Comme l’espresso italien est généralement doté d’une certaine amertume, l’ajout d’un peu de sucre à un espresso italien est relativement commun. Il existe des Italiens (et d’autres amateurs de café) qui voient d’un assez mauvais œil l’ajout de sucre dans l’espresso, mais le goût de l’espresso à l’italienne est souvent réhaussé par quelques grains de sucre. Sans être anti-sucre, la troisième vague est orientée tout entière vers «le café en soi». Un café doit, selon eux, pouvoir «parler de lui-même». Comme avec de nombreux thés de qualité, l’ajout de sucre à un café Third Wave (peu importe la méthode de préparation!) diminue certaines saveurs plutôt que de rehausser le goût du breuvage.
Bien entendu, la Troisième vague permet la préparation de breuvages à base de lait (“milk-based”) comme le Latte macchiato, le cappuccino et le caffè latte. D’ailleurs, l’ajout du lait à ces breuvages est souvent effectué sous forme de «dessins» basés sur le contraste entre la crema de l’espresso et le lait. Pour certains, ces dessins (le “latte art”) est même un facteur important permettant de reconnaître les baristas de la Troisième vague puisque, pour être réussis, ces dessins nécessitent un soin particulier, entre autre dans la créaction d’un lait «soyeux», plein de microbulles. Par contre, la tendance troisième vague est de diminuer le plus possible la proportion de lait dans ces breuvages. Dans ce contexte, la qualité d’un espresso est souvent perçue comme supérieure à celle d’un macchiato qui est perçue comme supérieure à celle du cappuccino. Le latte, bien que devenu très populaire, est parfois considéré comme un mal nécessaire et plusieurs baristas se gaussent des chaînes de cafés qui ont fait du latte un breuvage avec une très grande quantité de lait. En compétition de barista, un critère déterminant pour l’évaluation d’un cappuccino est que la saveur de l’espresso ne soit pas masquée, renforçant encore l’idée troisième vague de mettre le café à l’honneur. Il est commun, dans la Troisième vague, de parler de grains de café (mélange ou «origine unique») qui ne conviennent pas dans les breuvages avec lait. En général, le café à l’italienne s’agrémente très facilement de lait et, dans certains cas, ne prend son sens que dans un breuvage à base de lait.

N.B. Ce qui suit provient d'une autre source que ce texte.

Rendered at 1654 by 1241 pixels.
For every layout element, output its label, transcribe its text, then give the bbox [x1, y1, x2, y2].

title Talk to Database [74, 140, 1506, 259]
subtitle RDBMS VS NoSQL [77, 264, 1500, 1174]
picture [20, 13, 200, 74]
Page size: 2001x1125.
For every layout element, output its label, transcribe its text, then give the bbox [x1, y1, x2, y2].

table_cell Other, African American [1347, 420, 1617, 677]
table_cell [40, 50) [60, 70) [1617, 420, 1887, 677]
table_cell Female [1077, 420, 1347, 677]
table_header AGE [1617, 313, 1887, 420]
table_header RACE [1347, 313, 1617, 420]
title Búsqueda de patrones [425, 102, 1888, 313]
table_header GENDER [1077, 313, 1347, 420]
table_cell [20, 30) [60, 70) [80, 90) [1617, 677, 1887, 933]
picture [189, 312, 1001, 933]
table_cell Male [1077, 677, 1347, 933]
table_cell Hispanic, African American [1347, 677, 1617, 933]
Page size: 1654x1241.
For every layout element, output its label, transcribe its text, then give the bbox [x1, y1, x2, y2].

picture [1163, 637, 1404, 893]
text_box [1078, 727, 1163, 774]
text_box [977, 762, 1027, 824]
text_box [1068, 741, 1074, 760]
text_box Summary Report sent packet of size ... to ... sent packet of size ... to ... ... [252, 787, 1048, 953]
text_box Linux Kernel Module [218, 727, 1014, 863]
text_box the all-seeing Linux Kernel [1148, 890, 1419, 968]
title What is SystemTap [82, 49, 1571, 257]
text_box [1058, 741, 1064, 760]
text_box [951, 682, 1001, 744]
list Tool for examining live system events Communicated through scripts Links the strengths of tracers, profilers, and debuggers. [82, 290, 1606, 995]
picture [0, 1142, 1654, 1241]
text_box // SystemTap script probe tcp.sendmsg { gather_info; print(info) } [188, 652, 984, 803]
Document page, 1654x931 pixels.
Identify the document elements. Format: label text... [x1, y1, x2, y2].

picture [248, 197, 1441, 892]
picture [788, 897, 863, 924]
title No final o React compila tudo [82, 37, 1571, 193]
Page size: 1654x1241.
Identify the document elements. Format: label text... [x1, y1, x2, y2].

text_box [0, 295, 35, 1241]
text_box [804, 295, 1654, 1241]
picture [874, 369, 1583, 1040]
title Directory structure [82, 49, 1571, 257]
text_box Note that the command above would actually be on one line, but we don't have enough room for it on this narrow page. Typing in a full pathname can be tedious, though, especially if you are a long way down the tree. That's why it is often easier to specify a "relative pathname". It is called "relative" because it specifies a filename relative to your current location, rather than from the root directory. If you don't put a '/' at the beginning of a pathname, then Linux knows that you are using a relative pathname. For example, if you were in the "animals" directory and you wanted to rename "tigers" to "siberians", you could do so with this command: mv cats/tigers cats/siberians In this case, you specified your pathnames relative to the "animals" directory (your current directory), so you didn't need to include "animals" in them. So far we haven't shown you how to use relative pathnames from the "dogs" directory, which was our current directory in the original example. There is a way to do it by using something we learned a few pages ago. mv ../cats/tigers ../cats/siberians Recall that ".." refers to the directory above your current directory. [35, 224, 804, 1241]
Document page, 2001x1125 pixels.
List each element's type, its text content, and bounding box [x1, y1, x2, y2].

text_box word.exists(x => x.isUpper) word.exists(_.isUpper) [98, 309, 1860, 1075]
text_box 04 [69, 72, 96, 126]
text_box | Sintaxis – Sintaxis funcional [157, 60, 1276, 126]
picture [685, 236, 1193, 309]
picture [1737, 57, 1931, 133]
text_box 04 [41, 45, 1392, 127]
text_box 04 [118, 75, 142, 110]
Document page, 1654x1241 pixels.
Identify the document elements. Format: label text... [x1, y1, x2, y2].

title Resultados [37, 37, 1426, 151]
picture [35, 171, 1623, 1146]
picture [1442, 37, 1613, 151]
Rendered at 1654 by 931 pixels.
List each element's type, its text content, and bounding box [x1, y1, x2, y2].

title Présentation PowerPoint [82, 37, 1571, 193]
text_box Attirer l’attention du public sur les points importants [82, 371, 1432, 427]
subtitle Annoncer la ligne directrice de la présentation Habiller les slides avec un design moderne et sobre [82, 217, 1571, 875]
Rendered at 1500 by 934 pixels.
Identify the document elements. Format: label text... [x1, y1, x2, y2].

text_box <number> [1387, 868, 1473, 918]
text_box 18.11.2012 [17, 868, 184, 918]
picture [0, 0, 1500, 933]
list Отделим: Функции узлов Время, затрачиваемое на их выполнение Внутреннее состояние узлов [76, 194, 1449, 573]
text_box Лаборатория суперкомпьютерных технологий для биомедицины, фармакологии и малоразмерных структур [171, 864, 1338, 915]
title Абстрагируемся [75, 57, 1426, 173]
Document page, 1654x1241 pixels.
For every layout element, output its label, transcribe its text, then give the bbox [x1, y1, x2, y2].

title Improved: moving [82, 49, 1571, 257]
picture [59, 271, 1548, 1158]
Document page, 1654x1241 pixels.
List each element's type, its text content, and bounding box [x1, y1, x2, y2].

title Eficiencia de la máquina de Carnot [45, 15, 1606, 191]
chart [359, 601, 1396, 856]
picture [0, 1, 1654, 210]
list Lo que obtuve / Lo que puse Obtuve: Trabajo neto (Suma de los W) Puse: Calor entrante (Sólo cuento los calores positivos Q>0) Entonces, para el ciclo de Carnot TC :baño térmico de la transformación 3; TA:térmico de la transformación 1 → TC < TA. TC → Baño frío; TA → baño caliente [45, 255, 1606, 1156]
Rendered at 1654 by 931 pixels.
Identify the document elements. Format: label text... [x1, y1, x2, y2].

J’ai mentionné plus haut une distinction entre arômes de torréfaction et arômes de variété. En général, plus plus le degré de torréfaction est élevé (plus les grains sont foncés), plus les arômes «variétaux» disparaissent, surtout en fonction de la pyrolise. Les cafés italiens sont en général d’une torréfaction très foncée et, dans certains cas, les arômes provenant de la variété de café disparaissent complètement. En général, le café troisième vague est donc plus complexe que le café à l’italienne du point de vue olfactif à cause de la torréfaction elle-même. Certains torréfacteurs de la Troisième vague sont même tellement obsédés par les torréfactions «légères» (plus pâles) que certains de leurs cafés ont des saveurs que plusieurs trouvent déplaisantes. Mais, en général, le café troisième vague est conçu pour être balancé, complexe et «propre».
C’est d’ailleurs une caractéristique fondamentale de l’esthétique Third Wave qui est présente dans les règles des championnats de baristas. Le goût de l’espresso doit être «balancé» en ce sens qu’aucun des trois goûts fondamentaux du café (sucré, amertume, acidité/”brightness”) ne peut être dominant mais qu’il doit y avoir une dynamique entre au moins deux de ces trois goûts. C’est un peu difficile à expliquer mais très facile à percevoir. Et un espresso extraordinairement bien balancé est une véritable œuvre d’art.